“The blessings of the servants of the fiend are bitter curses,” said the infatuated witchfinder, on the other hand; “and she has blessed me. God stand by me!”
“To the stake!—to the stake!” still howled the pitiless, the bloodthirsty crowd.
The refusal of the unhappy Magdalena to abide by the issue of the well-known trial by water, had so much abridged the customary proceedings, that orders were given, and preparations made, for the execution of the ultimate punishment for the crime of witchcraft—burning at the stake—shortly after daybreak on the morrow.
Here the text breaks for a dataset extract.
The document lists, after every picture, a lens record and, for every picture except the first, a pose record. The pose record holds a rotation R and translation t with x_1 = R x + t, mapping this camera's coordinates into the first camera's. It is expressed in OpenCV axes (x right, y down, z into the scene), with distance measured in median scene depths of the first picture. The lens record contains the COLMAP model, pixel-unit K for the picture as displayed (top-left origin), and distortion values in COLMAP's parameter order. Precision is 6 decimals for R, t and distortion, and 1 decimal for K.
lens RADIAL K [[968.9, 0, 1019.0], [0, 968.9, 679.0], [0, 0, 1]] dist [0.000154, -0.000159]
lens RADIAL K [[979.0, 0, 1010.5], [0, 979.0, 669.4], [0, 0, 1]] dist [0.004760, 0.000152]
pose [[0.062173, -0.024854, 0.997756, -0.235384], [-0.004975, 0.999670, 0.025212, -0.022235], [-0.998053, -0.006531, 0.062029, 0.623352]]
It was yet night—a short hour before the breaking of the dawn. The pile had been already heaped in the market-place of Hammelburg—the stake fixed. All was in readiness for the hideous performance about to take place. The guards paced backwards and forwards before the grated doorway, which opened under the terrace of the old town-hall; for there, in that miserable hole, was confined the wretched victim of popular delusion. The soldiers kept watch, however, upon their prisoner at such a distance as to be as far as possible out of the reach of her malefic spells. The heavy clanking of their pikes, as they rested them from time to time upon the pavement, or paused to interchange a word, alone broke the silence of the still sleeping town—sleeping, to awake shortly like a tiger thirsty for blood. The light of a waning moon showed indistinctly the dark mass in the centre of the market-place—the stage upon which the frightful tragedy was about to be enacted—when one of the sentinels all at once turning his head in that direction, descried a dark form creeping around the pile, as if examining it on all sides.
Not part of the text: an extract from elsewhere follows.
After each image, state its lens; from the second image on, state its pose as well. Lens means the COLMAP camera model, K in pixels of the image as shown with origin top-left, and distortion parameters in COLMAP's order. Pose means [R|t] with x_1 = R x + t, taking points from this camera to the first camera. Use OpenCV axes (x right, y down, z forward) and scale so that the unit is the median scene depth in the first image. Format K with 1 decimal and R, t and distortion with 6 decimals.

“What’s that?” he cried in alarm to his comrade, pointing to this dark object. “Is it the demon himself, whom she has conjured up, and who now comes to deliver her? All good spirits”—and he crossed himself with hurried zeal.
“Praise the Lord!” continued the other, completing the usual German form of exorcism, and crossing himself no less devoutly.
“Challenge him, Hans!” said the first; “at the sound of a Christian voice, mayhap, he may vanish away; and thou art ever boasting to Father Peter that thou are the most Christian man of thy company.”
“Challenge him thyself,” replied Hans, in a voice that did not say much for the firmness of his conscience as a Christian.
“Let’s challenge him both at once,” proposed the other soldier. “Perhaps, between us, we may muster up goodness enough to drive the foul fiend before us.”
“Agreed!” replied Hans, with somewhat better courage; and upon this joint-stock company principle of piety, both the soldiers raised their voices at once, and cried, in a somewhat quavering duet, “Who goes there?”